Bonjour
Je suis vraiment très heureuse du conseil de Raymond relatif au Manuscrit d’Aloys Clark. J’ai lu et relu cet ouvrage et le travail de Jean-Claude Denis est vraiment merveilleux. De nos jours, de nombreuses BD sont réalisées à partir de livres comme, par exemple, Le grand Meaulnes de Bernard Capo, tiré du roman éponyme d’Alain Fournier, ou encore Le vent dans les saules de Michel Plessix, inspiré par l’ouvrage de Kenneth Grahame. Mais réaliser un livre à partir d’une BD est rare et ce au point que l’éditeur du Manuscrit d’Aloys Clark, PLG, se sent obligé de signaler la filiation, en qualifiant le livre de : « version romancée de la bande dessinée du même nom ». Mais je suis certaine qu’il faudrait plutôt évoquer une troisième voie. A savoir que le livre et la BD forment un tout, comme les deux faces d’une pièce de monnaie, et que chacun s’appuie sur l’autre.
Le livre contient trente illustrations en noir et blanc. Sobres mais jamais froides, elles se veulent un éclairage distant et plein de pudeur de la vie de Clark. Elles témoignent aussi d’un talent méconnu de JC Denis, à savoir la représentation en noir et blanc.
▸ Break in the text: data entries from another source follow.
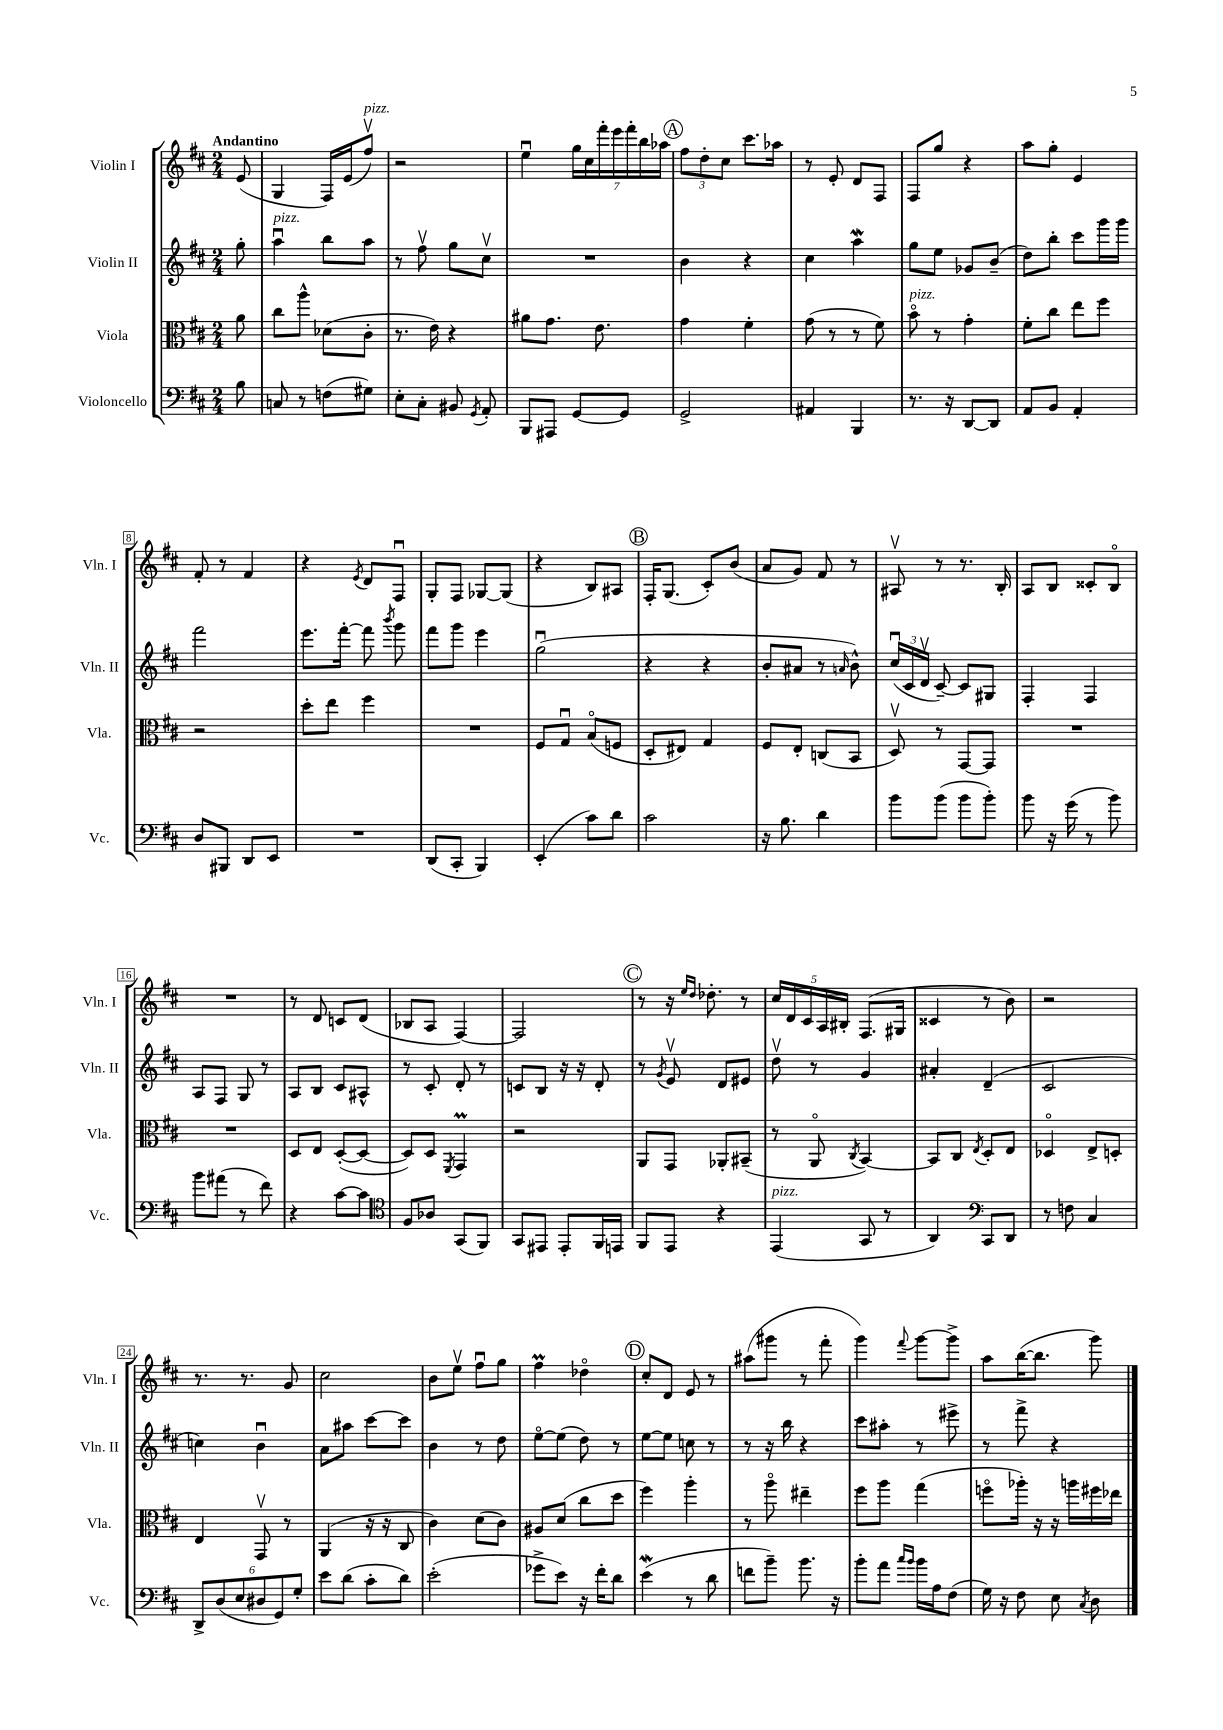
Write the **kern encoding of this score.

**kern	**kern	**kern	**kern
*staff4	*staff3	*staff2	*staff1
*clefF4	*clefC3	*clefG2	*clefG2
*k[f#c#]	*k[f#c#]	*k[f#c#]	*k[f#c#]
*M2/4	*M2/4	*M2/4	*M2/4
8B	8a	8gg'	(8e
=	=	=	=
8C	8cc#	4aau	4G
8r	8aa^^	.	.
(8F	(8d-	8bb	16F#)
.	.	.	(16e
8G#)	8c#'	8aa	8ff#v)
=	=	=	=
8E'	8.r	8r	2r
8C#'	.	8ff#v	.
.	16e)	.	.
8BB#	4r	8gg	.
8qGG	.	.	.
8AA'	.	8cc#v	.
=	=	=	=
8BBB	8a#	2r	4eeu
8AAA#	8.g	.	.
[8GG	.	.	28gg
.	.	.	28cc#
.	8.e	.	.
.	.	.	28fff#'
.	.	.	28eee
8GG]	.	.	.
.	.	.	28fff#'
.	.	.	28bb
.	.	.	28aa-
=	=	=	=
2GG^	4g	4b	12ff#
.	.	.	12dd'
.	.	.	12cc#
.	4f#'	4r	8.ccc#
.	.	.	16aa-
=	=	=	=
4AA#	(8g	4cc#	8r
.	8r	.	8e'
4BBB	8r	4aa	8d
.	8f#)	.	8F#
=	=	=	=
8.r	8bo	8gg	8F#
.	8r	8ee	8gg
16r	.	.	.
[8DD	4g'	8g-	4r
8DD]	.	(8b~	.
=	=	=	=
8AA	8f#'	8dd)	8aa
8BB	8cc#	8bb'	8gg'
4AA'	8ee	8ccc#	4e
.	8ff#	16ggg	.
.	.	16ggg	.
=	=	=	=
8D	2r	2fff#	8f#'
8BBB#	.	.	8r
8DD	.	.	4f#
8EE	.	.	.
=	=	=	=
2r	8dd'	8.eee	4r
.	8ee	.	.
.	.	[16fff#'	.
.	.	.	8qe
.	4ff#	8fff#]	8d
.	.	8qbbb	.
.	.	8ggg	8F#u
=	=	=	=
(8DD	2r	8fff#	8G'
8CC#'	.	8ggg	8F#
4BBB)	.	4eee	[8G-
.	.	.	(8G-]
=	=	=	=
(4EE'	8F#	(2ggu	4r
.	8Gu	.	.
8c#)	(8Bo	.	8B)
8d	8F	.	8A#
=	=	=	=
2c#	8D'	4r	16F#'
.	.	.	(8.G
.	8E#)	.	.
.	4G	4r	8c#')
.	.	.	(8b
=	=	=	=
16r	8F#	8b'	8a
8.B	.	.	.
.	8E'	8a#	8g)
4d	(8C	8r	8f#
.	.	16qqa	.
.	8BB	8b^^)	8r
=	=	=	=
8b	8Dv)	(24cc#u	8A#v
.	.	24c#	.
.	.	24dv	.
(8b	8r	[8c#~)	8r
8b	[8GG	8c#]	8.r
8b')	8GG]	8G#	.
.	.	.	16B'
=	=	=	=
8b	2r	4F#'	8A
16r	.	.	8B
(16g	.	.	.
8r	.	4F#	8c##'
8b)	.	.	8Bo
=	=	=	=
8b	2r	8A	2r
(8a#	.	8F#	.
8r	.	8G	.
8f#)	.	8r	.
=	=	=	=
4r	8D	8A	8r
.	8E	8B	8d
[8c#	([8D'	8c#	8c
8c#]	8D_	8A#^^	(8d
=	=	=	=
*clefC4	*	*	*
8F#	8D])	8r	8B-
8A-	8D	8c#'	8A
.	8qFF#	.	.
(8GG	4GG	8d'	[4F#)
8FF#)	.	8r	.
=	=	=	=
8GG	2r	8c	2F#]
8EE#	.	8B	.
8EE#'	.	16r	.
.	.	16r	.
16FF#	.	8d'	.
16EE	.	.	.
=	=	=	=
8FF#	8AA	8r	8r
.	.	8qg	.
8EE	8GG	8ev	16r
.	.	.	16qqee
.	.	.	16qqdd
.	.	.	8.dd-'
4r	8AA-'	8d	.
.	(8BB#~	8e#	8r
=	=	=	=
(4EE	8r	8ddv	20cc#
.	.	.	20d
.	.	.	20c#
.	8AAo	8r	.
.	.	.	20A
.	.	.	20B#'
.	8qC#	.	.
8GG	[4BB)	4g	(8.F#
8r	.	.	.
.	.	.	16G#
=	=	=	=
4AA)	8BB]	4a#'	4c##
.	8C#	.	.
*clefF4	*	*	*
.	8qE	.	.
8CC#	8D'	(4d~	8r
8DD	8E	.	8b)
=	=	=	=
8r	4D-o	2c#	2r
8F	.	.	.
4C#	8E^	.	.
.	8D'	.	.
=	=	=	=
12DD^	4E	4cc)	8.r
(12D	.	.	.
12E	.	.	.
.	.	.	8.r
12D#	8GGv	4bu	.
12GG)	.	.	.
.	8r	.	8g
12G'	.	.	.
=	=	=	=
8e	(4AA	8a	2cc#
(8d	.	8aa#	.
8c#'	16r	[8ccc#	.
.	16r	.	.
8d)	8C#	8ccc#]	.
=	=	=	=
(2e'	4c#)	4b	8b
.	.	.	8eev
.	(8d	8r	8ff#u
.	8c#)	8dd	8gg
=	=	=	=
8g-^	8A#	[8eeo	4ff#
8e)	(8d	(8ee]	.
16r	8cc#	8dd)	4dd-o
16f#'	.	.	.
8d	8dd	8r	.
=	=	=	=
(4e	4ff#)	[8ee	8cc#'
.	.	8ee]	8d
8r	4aa'	8cc	8e
8d	.	8r	8r
=	=	=	=
8f	8r	8r	(8aa#
8b~)	8aao	16r	8ggg#
.	.	16bb	.
8.b	4ee#~	4r	8r
.	.	.	8fff#'
16r	.	.	.
=	=	=	=
8b'	8ff#	8ccc#	4ggg)
8a	8aa	8aa#'	.
16qqcc#	.	.	.
16qqb	.	.	8qqfff#
16b	(4gg	8r	[8ggg
16A	.	.	.
(8F#	.	8eee#^	8ggg^]
=	=	=	=
16G)	8ffo	8r	8aa
16r	.	.	.
8F#	16aa-')	8fff#^	([16bb
.	16r	.	8.bb]
8E	16r	4r	.
.	16aa	.	.
8qC#	.	.	.
8D	16ff#	.	8ggg)
.	16ee-	.	.
==	==	==	==
*-	*-	*-	*-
Le style est très agréable et de belles phrases, pleines de vie, presque moralisatrices tant elles sont fortes, parsèment ici et là l’ouvrage. En voici deux m’ayant marquée. La première est désespérée : « Je n’ai jamais vu l’amour comme un moyen d’atteindre le bonheur, la vie à deux m’inspire la plus grande méfiance. Il arrive toujours un moment où la magie des premiers temps s’estompe insensiblement. Dans le meilleur des cas, elle est remplacée par de la tendresse. Alors on s’ennuie avec tendresse, on s’engueule avec tendresse, on se déchire avec tendresse et on finit par se quitter tendrement. Dans le pire des cas, la hargne s’installe à la place de la tendresse, et au lieu de se quitter hargneusement, ce qui serait logique, on reste ensemble. » La deuxième est plus positive : « Derrière la Marianne adulte, j’en voyais réellement une autre, encore fragile et confiante. De l’une à l’autre, c’était toute une vie qu’il me semblait appréhender d’un coup. Une vie faite de bonheurs, mais aussi de souffrances surmontées et d’espoir déçus, le tout était entièrement résumé dans les petits plis qu’elle avait sous les yeux. »
Le livre contient moult informations qu’on ne perçoit pas dans la BD. J’ai déjà évoqué la fin de l’ouvrage mais il me semble qu’il faut revenir sur son corps. Le manuscrit est un hymne à la bienveillance de l’humanité. Dorian puis Clarke, tels des coucous, s’installent dans le nid des autres, mais sans force ni violence car ils y sont toujours bien reçus. Et le séjour chez Charles et Helen prend dès lors une toute autre dimension, celle d’une symphonie de la tolérance. Cette facette de l’ouvrage est soulignée dans le livre alors qu’elle est moins manifeste dans la BD. Ainsi, les invités à la noce détectent rapidement que Clark est un intrus. Mais, au lieu de le chasser, tous se mettent d’accord pour rentrer dans son jeu, l’accueillir et essayer de lui arracher son secrets sans qu’il en soit conscient. Il en est de même avec la famille « survêtement » où le rôle décisif du chien de la famille dans la prise de contact, savoureux et plein d’humour, est invisible dans la BD.
L’ouvrage fait penser au Paradoxe du comédien de Diderot dans lequel le philosophe explique que le meilleur comédien est celui capable de faire ressentir une émotion qu’il ne ressent pas. Qu’en est-il de Clark alias Leclerc (son vrai nom) ? Comme coucou, il fait semblant d’être ce qu’il n’est pas et joue un rôle. C’est donc un comédien, un étranger à sa propre vie. Dès lors, il est tout à fait pertinent que la fin de l’ouvrage coïncide avec les aveux de Clark à Marianne. En lui remettant le manuscrit de son prochain roman, le héros abandonne son masque et se révèle tel qu’il est. Il ne joue plus. Les quelques mois passés à l’Amélie lui ont permis de se retrouver.
Bref, l’ensemble constitué par Le manuscrit d’Aloys Clark et Quelques mois à l’Amélie est un CHEF D’ŒUVRE. Comme l’a souligné Raymond, l’ouvrage a été primé à Angoulême (prix du dialogue et de la réalité en 2003).